International Journal of Environmental Research, Vol. 4, No. 2, 2010, pp. 353-360

Evaluation of Crude Oil Degradation Under a No-Control and Dispersant-Control Settings, Based on Biological and Physical Techniques

Otitoloju, A. A.

Department of Zoology, Faculty of Science, University of Lagos, Akoka, Lagos, Nigeria

*Corresponding author E-mail: bayotitoloju@yahoo.com

Received 3 May 2009; Revised 6 Nov. 2009; Accepted 10 Dec. 2009

Code Number: er10039

ABSTRACT

The degradation of crude oil under a no-control and dispersant-control setting was evaluated using loss of biological activity test, microbial population growth and measurements of optical transmittance of test media. Comparison of the toxicity of crude oil under the no-control setting to crude oil-dispersant mixture revealed that the mixture was about 2 times more toxic than the crude oil under the no response strategy. Furthermore, the results of the toxicity testing experiments also showed that under the no-control setting, there was a loss in the toxicity of the crude oil from 6.03mL/L - 9.43 mL/L compared to crude oil-dispersant mixture where the toxicity of the crude oil-dispersant mixture was found to remain fairly constant with LC50 value of the mixture ranging from 4.0 mg/L to 4.38 mg/L over the 28 days experimental period. On the basis of the regression coefficient factor (R2), loss of biological activity during the no-control setting was found to be about 3 times more than under the dispersant-control setting. The result of the measurement of optical transmittance of crude oil depicting rate of emulsification under the no-control and dispersantcontrol settings revealed that level of light transmittance under no-control setting ranged from 0% to 84%, while under the dispersant-control setting light transmittance ranged from 0% to 72% over the 28 days of observation. The derived regression factor (R2) however revealed that under the dispersant-control setting, the rate of emulsification and degradation of crude oil was faster (R2 = 0.96) than under the no-control setting (R2 = 0.77). The result of the microbial growth assays also revealed that under the dispersant-control setting, the numbers of microbial colony forming units was about 7 folds higher than the number of colony forming units observed under the no-control setting. The usefulness of the methods for assessing crude oil degradation and its implications for choosing dispersants and making decision on whether or not to deploy dispersants for oil spill control are discussed.

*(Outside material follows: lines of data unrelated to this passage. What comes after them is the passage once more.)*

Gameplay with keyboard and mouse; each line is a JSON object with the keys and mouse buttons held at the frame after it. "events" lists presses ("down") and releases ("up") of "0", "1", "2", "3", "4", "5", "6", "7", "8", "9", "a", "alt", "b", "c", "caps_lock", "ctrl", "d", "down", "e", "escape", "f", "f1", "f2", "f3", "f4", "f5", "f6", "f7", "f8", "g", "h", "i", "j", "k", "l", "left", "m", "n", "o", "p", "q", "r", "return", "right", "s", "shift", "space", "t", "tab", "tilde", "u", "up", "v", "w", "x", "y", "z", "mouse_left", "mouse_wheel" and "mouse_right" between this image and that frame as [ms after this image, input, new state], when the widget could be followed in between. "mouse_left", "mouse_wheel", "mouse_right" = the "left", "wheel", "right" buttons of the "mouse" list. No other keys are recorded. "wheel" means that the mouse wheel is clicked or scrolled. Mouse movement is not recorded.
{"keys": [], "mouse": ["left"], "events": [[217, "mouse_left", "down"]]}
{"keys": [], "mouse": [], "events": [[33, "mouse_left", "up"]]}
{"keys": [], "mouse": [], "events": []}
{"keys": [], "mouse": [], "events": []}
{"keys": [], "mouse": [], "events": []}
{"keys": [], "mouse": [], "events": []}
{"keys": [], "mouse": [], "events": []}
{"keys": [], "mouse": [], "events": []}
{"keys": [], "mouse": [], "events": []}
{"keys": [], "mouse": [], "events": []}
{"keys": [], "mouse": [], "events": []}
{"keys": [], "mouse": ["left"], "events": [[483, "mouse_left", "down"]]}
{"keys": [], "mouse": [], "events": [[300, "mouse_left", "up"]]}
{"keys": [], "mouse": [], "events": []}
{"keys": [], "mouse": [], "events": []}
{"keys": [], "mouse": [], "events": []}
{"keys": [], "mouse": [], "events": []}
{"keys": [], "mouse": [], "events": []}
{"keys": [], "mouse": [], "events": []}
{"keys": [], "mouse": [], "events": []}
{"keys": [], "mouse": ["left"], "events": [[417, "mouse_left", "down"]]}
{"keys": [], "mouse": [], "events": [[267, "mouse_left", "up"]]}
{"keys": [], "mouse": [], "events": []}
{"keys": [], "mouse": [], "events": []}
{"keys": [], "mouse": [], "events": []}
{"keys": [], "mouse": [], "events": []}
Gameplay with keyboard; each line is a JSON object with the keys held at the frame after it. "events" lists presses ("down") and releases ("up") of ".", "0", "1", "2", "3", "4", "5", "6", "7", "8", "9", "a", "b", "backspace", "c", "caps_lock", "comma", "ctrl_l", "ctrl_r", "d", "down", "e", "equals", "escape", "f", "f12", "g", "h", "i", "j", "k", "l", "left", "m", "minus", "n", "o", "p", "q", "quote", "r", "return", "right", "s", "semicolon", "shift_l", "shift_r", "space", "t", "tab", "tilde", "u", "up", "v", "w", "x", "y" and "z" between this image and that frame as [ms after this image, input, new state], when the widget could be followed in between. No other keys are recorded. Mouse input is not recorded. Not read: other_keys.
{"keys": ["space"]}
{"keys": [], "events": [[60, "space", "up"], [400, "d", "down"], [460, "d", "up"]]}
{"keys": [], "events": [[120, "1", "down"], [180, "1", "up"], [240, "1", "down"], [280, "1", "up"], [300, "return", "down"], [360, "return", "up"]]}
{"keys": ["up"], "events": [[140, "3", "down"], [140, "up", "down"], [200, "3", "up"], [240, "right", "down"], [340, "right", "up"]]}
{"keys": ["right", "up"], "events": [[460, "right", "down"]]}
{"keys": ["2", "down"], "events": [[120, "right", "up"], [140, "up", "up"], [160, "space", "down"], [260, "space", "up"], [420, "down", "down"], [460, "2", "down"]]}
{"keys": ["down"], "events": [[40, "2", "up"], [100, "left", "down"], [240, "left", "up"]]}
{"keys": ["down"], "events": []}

Key words: Crude oil, Dispersant, Toxicity, Spill Control, Emulsification

INTRODUCTION

Almost all activities involved in the exploration and exploitation of crude oil results in the discharge of crude oil into the environment. Recently, the volume of crude oil being spilled into the environment has increased significantly, especially now that oil seems to have taken the center stage as the major source of energy to mankind.Oil spills in Nigeria occur due to a number of causes, they include corrosion of pipelines and tankers (accounts for 50% of all Spills)’ Sabotage (28%), and oil production operations (21%) (OGP, 1989). The largest contributor to the spill total is corrosion of pipes and tanks and the eventual rupturing or leaking of production infrastructures. The Nigerian National Petroleum Corporation put the quantity of oil jettisoned into the environment yearly at 2,300 cubic meters with an average of 300 individual spills annually. Among the largest individual spills include the blow out of Texaco offshore station which in 1980 dumped an estimated 400,000 barrels of crude into the Gulf of Guinea and Shell’s Forcados Terminal tank failure which resulted in a spillage estimated at 580,000 barrels (Ifeadi and Nwankwo, 1987).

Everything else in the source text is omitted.